• Instruction: Copy the material below word for word, keeping every line unchanged.

• Entries provided:
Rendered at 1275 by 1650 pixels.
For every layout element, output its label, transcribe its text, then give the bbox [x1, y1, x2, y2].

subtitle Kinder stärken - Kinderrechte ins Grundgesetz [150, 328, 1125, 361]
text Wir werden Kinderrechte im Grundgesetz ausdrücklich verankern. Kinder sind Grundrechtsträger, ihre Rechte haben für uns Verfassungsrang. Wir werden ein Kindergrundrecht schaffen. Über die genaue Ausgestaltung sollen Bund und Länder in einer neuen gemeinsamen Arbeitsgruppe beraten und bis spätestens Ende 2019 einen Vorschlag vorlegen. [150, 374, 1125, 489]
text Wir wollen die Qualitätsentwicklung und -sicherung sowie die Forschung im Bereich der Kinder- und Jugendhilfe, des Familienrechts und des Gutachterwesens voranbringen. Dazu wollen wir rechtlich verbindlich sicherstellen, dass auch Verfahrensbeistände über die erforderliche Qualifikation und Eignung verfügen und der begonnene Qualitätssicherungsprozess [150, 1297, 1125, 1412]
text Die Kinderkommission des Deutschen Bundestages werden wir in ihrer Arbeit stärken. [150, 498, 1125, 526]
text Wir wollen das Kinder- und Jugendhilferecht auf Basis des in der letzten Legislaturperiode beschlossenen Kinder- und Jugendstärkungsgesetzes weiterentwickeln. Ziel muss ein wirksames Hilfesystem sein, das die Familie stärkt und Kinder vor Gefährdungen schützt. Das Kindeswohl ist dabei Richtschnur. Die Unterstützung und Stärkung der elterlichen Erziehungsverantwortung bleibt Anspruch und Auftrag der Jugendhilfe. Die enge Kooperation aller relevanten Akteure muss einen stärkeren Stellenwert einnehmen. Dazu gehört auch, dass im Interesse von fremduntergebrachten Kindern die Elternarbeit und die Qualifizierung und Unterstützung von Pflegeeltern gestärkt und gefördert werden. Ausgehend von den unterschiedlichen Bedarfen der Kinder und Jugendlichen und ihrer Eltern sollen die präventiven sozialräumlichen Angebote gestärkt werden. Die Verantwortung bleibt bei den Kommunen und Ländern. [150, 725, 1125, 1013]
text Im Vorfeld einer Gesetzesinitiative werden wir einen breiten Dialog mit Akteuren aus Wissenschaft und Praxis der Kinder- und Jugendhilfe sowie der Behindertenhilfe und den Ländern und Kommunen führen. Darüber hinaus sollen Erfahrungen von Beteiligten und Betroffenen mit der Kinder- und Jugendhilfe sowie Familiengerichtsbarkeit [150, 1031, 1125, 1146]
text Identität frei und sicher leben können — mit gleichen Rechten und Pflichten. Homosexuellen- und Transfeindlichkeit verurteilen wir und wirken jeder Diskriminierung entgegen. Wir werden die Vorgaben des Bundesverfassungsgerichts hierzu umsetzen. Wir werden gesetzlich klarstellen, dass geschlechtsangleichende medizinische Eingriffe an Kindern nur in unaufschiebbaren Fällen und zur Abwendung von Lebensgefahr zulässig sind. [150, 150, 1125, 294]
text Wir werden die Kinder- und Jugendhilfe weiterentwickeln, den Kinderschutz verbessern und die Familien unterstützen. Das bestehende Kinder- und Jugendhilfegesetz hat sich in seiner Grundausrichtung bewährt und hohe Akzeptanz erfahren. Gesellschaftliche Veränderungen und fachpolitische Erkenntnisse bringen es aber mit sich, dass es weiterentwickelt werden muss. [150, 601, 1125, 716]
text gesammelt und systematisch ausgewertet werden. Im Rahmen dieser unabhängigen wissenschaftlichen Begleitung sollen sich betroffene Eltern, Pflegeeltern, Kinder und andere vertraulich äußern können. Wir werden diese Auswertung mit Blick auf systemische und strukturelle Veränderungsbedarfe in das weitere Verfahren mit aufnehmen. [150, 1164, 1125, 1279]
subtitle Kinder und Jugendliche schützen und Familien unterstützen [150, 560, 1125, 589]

• Completed task:
Rendered at 1275 by 1650 pixels.
For every layout element, output its label, transcribe its text, then give the bbox [x1, y1, x2, y2].

subtitle Kinder stärken - Kinderrechte ins Grundgesetz [150, 328, 1125, 361]
text Wir werden Kinderrechte im Grundgesetz ausdrücklich verankern. Kinder sind Grundrechtsträger, ihre Rechte haben für uns Verfassungsrang. Wir werden ein Kindergrundrecht schaffen. Über die genaue Ausgestaltung sollen Bund und Länder in einer neuen gemeinsamen Arbeitsgruppe beraten und bis spätestens Ende 2019 einen Vorschlag vorlegen. [150, 374, 1125, 489]
text Wir wollen die Qualitätsentwicklung und -sicherung sowie die Forschung im Bereich der Kinder- und Jugendhilfe, des Familienrechts und des Gutachterwesens voranbringen. Dazu wollen wir rechtlich verbindlich sicherstellen, dass auch Verfahrensbeistände über die erforderliche Qualifikation und Eignung verfügen und der begonnene Qualitätssicherungsprozess [150, 1297, 1125, 1412]
text Die Kinderkommission des Deutschen Bundestages werden wir in ihrer Arbeit stärken. [150, 498, 1125, 526]
text Wir wollen das Kinder- und Jugendhilferecht auf Basis des in der letzten Legislaturperiode beschlossenen Kinder- und Jugendstärkungsgesetzes weiterentwickeln. Ziel muss ein wirksames Hilfesystem sein, das die Familie stärkt und Kinder vor Gefährdungen schützt. Das Kindeswohl ist dabei Richtschnur. Die Unterstützung und Stärkung der elterlichen Erziehungsverantwortung bleibt Anspruch und Auftrag der Jugendhilfe. Die enge Kooperation aller relevanten Akteure muss einen stärkeren Stellenwert einnehmen. Dazu gehört auch, dass im Interesse von fremduntergebrachten Kindern die Elternarbeit und die Qualifizierung und Unterstützung von Pflegeeltern gestärkt und gefördert werden. Ausgehend von den unterschiedlichen Bedarfen der Kinder und Jugendlichen und ihrer Eltern sollen die präventiven sozialräumlichen Angebote gestärkt werden. Die Verantwortung bleibt bei den Kommunen und Ländern. [150, 725, 1125, 1013]
text Im Vorfeld einer Gesetzesinitiative werden wir einen breiten Dialog mit Akteuren aus Wissenschaft und Praxis der Kinder- und Jugendhilfe sowie der Behindertenhilfe und den Ländern und Kommunen führen. Darüber hinaus sollen Erfahrungen von Beteiligten und Betroffenen mit der Kinder- und Jugendhilfe sowie Familiengerichtsbarkeit [150, 1031, 1125, 1146]
text Identität frei und sicher leben können — mit gleichen Rechten und Pflichten. Homosexuellen- und Transfeindlichkeit verurteilen wir und wirken jeder Diskriminierung entgegen. Wir werden die Vorgaben des Bundesverfassungsgerichts hierzu umsetzen. Wir werden gesetzlich klarstellen, dass geschlechtsangleichende medizinische Eingriffe an Kindern nur in unaufschiebbaren Fällen und zur Abwendung von Lebensgefahr zulässig sind. [150, 150, 1125, 294]
text Wir werden die Kinder- und Jugendhilfe weiterentwickeln, den Kinderschutz verbessern und die Familien unterstützen. Das bestehende Kinder- und Jugendhilfegesetz hat sich in seiner Grundausrichtung bewährt und hohe Akzeptanz erfahren. Gesellschaftliche Veränderungen und fachpolitische Erkenntnisse bringen es aber mit sich, dass es weiterentwickelt werden muss. [150, 601, 1125, 716]
text gesammelt und systematisch ausgewertet werden. Im Rahmen dieser unabhängigen wissenschaftlichen Begleitung sollen sich betroffene Eltern, Pflegeeltern, Kinder und andere vertraulich äußern können. Wir werden diese Auswertung mit Blick auf systemische und strukturelle Veränderungsbedarfe in das weitere Verfahren mit aufnehmen. [150, 1164, 1125, 1279]
subtitle Kinder und Jugendliche schützen und Familien unterstützen [150, 560, 1125, 589]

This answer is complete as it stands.